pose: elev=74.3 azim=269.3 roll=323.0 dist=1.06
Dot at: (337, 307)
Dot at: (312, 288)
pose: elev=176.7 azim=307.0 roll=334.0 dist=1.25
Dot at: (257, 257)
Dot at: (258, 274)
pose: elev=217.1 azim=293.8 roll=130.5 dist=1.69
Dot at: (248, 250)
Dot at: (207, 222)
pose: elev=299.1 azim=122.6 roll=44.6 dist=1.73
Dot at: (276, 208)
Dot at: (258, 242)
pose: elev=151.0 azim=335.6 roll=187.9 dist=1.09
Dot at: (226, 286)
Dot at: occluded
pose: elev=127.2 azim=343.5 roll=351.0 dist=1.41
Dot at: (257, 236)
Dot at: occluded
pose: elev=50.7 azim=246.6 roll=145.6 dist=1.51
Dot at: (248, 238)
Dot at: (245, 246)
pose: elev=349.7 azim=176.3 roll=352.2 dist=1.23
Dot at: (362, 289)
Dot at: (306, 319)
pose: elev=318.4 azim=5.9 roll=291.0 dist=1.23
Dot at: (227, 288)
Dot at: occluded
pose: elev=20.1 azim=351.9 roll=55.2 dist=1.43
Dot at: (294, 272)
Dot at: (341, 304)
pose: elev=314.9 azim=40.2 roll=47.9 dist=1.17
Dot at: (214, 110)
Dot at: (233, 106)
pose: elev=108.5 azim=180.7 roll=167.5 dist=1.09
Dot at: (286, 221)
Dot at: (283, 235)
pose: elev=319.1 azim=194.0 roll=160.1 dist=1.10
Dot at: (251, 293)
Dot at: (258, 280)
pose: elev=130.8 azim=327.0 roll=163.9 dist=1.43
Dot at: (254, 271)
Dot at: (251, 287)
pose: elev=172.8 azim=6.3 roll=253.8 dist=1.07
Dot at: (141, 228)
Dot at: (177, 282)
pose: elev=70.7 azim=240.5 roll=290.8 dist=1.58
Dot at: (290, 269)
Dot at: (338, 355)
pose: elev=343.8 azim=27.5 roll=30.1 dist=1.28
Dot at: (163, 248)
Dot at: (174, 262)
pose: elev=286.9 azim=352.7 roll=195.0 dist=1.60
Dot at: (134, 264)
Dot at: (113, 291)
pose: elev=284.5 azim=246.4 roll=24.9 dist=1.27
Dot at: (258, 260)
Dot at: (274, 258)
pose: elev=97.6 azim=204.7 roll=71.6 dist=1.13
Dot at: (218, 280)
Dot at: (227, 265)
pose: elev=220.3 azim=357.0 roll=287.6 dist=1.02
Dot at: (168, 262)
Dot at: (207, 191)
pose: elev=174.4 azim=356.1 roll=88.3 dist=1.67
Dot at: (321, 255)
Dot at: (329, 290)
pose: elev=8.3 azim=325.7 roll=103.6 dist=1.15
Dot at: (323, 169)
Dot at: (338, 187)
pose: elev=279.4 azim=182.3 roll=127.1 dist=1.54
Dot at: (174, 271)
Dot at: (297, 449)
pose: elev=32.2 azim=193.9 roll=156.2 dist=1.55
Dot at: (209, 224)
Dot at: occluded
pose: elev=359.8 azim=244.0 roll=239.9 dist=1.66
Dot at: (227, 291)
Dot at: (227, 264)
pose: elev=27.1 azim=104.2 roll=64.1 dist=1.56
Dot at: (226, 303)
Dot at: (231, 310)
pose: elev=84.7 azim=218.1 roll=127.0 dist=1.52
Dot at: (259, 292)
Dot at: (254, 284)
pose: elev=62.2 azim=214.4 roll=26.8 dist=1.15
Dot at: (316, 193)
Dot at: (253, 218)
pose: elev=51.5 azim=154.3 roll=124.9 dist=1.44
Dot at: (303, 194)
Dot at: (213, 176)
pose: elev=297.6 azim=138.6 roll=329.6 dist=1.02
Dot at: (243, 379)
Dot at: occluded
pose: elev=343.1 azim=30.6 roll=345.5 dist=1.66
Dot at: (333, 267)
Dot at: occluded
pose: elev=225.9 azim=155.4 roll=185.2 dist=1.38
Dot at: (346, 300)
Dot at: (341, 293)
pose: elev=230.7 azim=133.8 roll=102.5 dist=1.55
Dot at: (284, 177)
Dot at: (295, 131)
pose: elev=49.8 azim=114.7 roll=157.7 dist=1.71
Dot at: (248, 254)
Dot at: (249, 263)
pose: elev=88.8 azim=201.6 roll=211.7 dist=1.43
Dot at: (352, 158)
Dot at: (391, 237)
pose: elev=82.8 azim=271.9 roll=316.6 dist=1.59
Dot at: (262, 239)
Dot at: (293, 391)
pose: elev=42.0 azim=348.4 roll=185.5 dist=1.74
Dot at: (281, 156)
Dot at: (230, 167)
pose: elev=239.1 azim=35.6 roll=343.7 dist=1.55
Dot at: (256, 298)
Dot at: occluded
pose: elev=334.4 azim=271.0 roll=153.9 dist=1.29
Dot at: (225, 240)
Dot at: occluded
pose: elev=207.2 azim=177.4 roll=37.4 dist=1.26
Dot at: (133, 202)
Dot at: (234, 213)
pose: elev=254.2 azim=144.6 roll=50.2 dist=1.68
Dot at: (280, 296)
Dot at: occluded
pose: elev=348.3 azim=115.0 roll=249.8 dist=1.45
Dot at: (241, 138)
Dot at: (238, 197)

| The request |
Convert the listing above into a JSON list of strings, with one string for each line and blank lines omitted.

| Complete output |
[
  "pose: elev=74.3 azim=269.3 roll=323.0 dist=1.06",
  "Dot at: (337, 307)",
  "Dot at: (312, 288)",
  "pose: elev=176.7 azim=307.0 roll=334.0 dist=1.25",
  "Dot at: (257, 257)",
  "Dot at: (258, 274)",
  "pose: elev=217.1 azim=293.8 roll=130.5 dist=1.69",
  "Dot at: (248, 250)",
  "Dot at: (207, 222)",
  "pose: elev=299.1 azim=122.6 roll=44.6 dist=1.73",
  "Dot at: (276, 208)",
  "Dot at: (258, 242)",
  "pose: elev=151.0 azim=335.6 roll=187.9 dist=1.09",
  "Dot at: (226, 286)",
  "Dot at: occluded",
  "pose: elev=127.2 azim=343.5 roll=351.0 dist=1.41",
  "Dot at: (257, 236)",
  "Dot at: occluded",
  "pose: elev=50.7 azim=246.6 roll=145.6 dist=1.51",
  "Dot at: (248, 238)",
  "Dot at: (245, 246)",
  "pose: elev=349.7 azim=176.3 roll=352.2 dist=1.23",
  "Dot at: (362, 289)",
  "Dot at: (306, 319)",
  "pose: elev=318.4 azim=5.9 roll=291.0 dist=1.23",
  "Dot at: (227, 288)",
  "Dot at: occluded",
  "pose: elev=20.1 azim=351.9 roll=55.2 dist=1.43",
  "Dot at: (294, 272)",
  "Dot at: (341, 304)",
  "pose: elev=314.9 azim=40.2 roll=47.9 dist=1.17",
  "Dot at: (214, 110)",
  "Dot at: (233, 106)",
  "pose: elev=108.5 azim=180.7 roll=167.5 dist=1.09",
  "Dot at: (286, 221)",
  "Dot at: (283, 235)",
  "pose: elev=319.1 azim=194.0 roll=160.1 dist=1.10",
  "Dot at: (251, 293)",
  "Dot at: (258, 280)",
  "pose: elev=130.8 azim=327.0 roll=163.9 dist=1.43",
  "Dot at: (254, 271)",
  "Dot at: (251, 287)",
  "pose: elev=172.8 azim=6.3 roll=253.8 dist=1.07",
  "Dot at: (141, 228)",
  "Dot at: (177, 282)",
  "pose: elev=70.7 azim=240.5 roll=290.8 dist=1.58",
  "Dot at: (290, 269)",
  "Dot at: (338, 355)",
  "pose: elev=343.8 azim=27.5 roll=30.1 dist=1.28",
  "Dot at: (163, 248)",
  "Dot at: (174, 262)",
  "pose: elev=286.9 azim=352.7 roll=195.0 dist=1.60",
  "Dot at: (134, 264)",
  "Dot at: (113, 291)",
  "pose: elev=284.5 azim=246.4 roll=24.9 dist=1.27",
  "Dot at: (258, 260)",
  "Dot at: (274, 258)",
  "pose: elev=97.6 azim=204.7 roll=71.6 dist=1.13",
  "Dot at: (218, 280)",
  "Dot at: (227, 265)",
  "pose: elev=220.3 azim=357.0 roll=287.6 dist=1.02",
  "Dot at: (168, 262)",
  "Dot at: (207, 191)",
  "pose: elev=174.4 azim=356.1 roll=88.3 dist=1.67",
  "Dot at: (321, 255)",
  "Dot at: (329, 290)",
  "pose: elev=8.3 azim=325.7 roll=103.6 dist=1.15",
  "Dot at: (323, 169)",
  "Dot at: (338, 187)",
  "pose: elev=279.4 azim=182.3 roll=127.1 dist=1.54",
  "Dot at: (174, 271)",
  "Dot at: (297, 449)",
  "pose: elev=32.2 azim=193.9 roll=156.2 dist=1.55",
  "Dot at: (209, 224)",
  "Dot at: occluded",
  "pose: elev=359.8 azim=244.0 roll=239.9 dist=1.66",
  "Dot at: (227, 291)",
  "Dot at: (227, 264)",
  "pose: elev=27.1 azim=104.2 roll=64.1 dist=1.56",
  "Dot at: (226, 303)",
  "Dot at: (231, 310)",
  "pose: elev=84.7 azim=218.1 roll=127.0 dist=1.52",
  "Dot at: (259, 292)",
  "Dot at: (254, 284)",
  "pose: elev=62.2 azim=214.4 roll=26.8 dist=1.15",
  "Dot at: (316, 193)",
  "Dot at: (253, 218)",
  "pose: elev=51.5 azim=154.3 roll=124.9 dist=1.44",
  "Dot at: (303, 194)",
  "Dot at: (213, 176)",
  "pose: elev=297.6 azim=138.6 roll=329.6 dist=1.02",
  "Dot at: (243, 379)",
  "Dot at: occluded",
  "pose: elev=343.1 azim=30.6 roll=345.5 dist=1.66",
  "Dot at: (333, 267)",
  "Dot at: occluded",
  "pose: elev=225.9 azim=155.4 roll=185.2 dist=1.38",
  "Dot at: (346, 300)",
  "Dot at: (341, 293)",
  "pose: elev=230.7 azim=133.8 roll=102.5 dist=1.55",
  "Dot at: (284, 177)",
  "Dot at: (295, 131)",
  "pose: elev=49.8 azim=114.7 roll=157.7 dist=1.71",
  "Dot at: (248, 254)",
  "Dot at: (249, 263)",
  "pose: elev=88.8 azim=201.6 roll=211.7 dist=1.43",
  "Dot at: (352, 158)",
  "Dot at: (391, 237)",
  "pose: elev=82.8 azim=271.9 roll=316.6 dist=1.59",
  "Dot at: (262, 239)",
  "Dot at: (293, 391)",
  "pose: elev=42.0 azim=348.4 roll=185.5 dist=1.74",
  "Dot at: (281, 156)",
  "Dot at: (230, 167)",
  "pose: elev=239.1 azim=35.6 roll=343.7 dist=1.55",
  "Dot at: (256, 298)",
  "Dot at: occluded",
  "pose: elev=334.4 azim=271.0 roll=153.9 dist=1.29",
  "Dot at: (225, 240)",
  "Dot at: occluded",
  "pose: elev=207.2 azim=177.4 roll=37.4 dist=1.26",
  "Dot at: (133, 202)",
  "Dot at: (234, 213)",
  "pose: elev=254.2 azim=144.6 roll=50.2 dist=1.68",
  "Dot at: (280, 296)",
  "Dot at: occluded",
  "pose: elev=348.3 azim=115.0 roll=249.8 dist=1.45",
  "Dot at: (241, 138)",
  "Dot at: (238, 197)"
]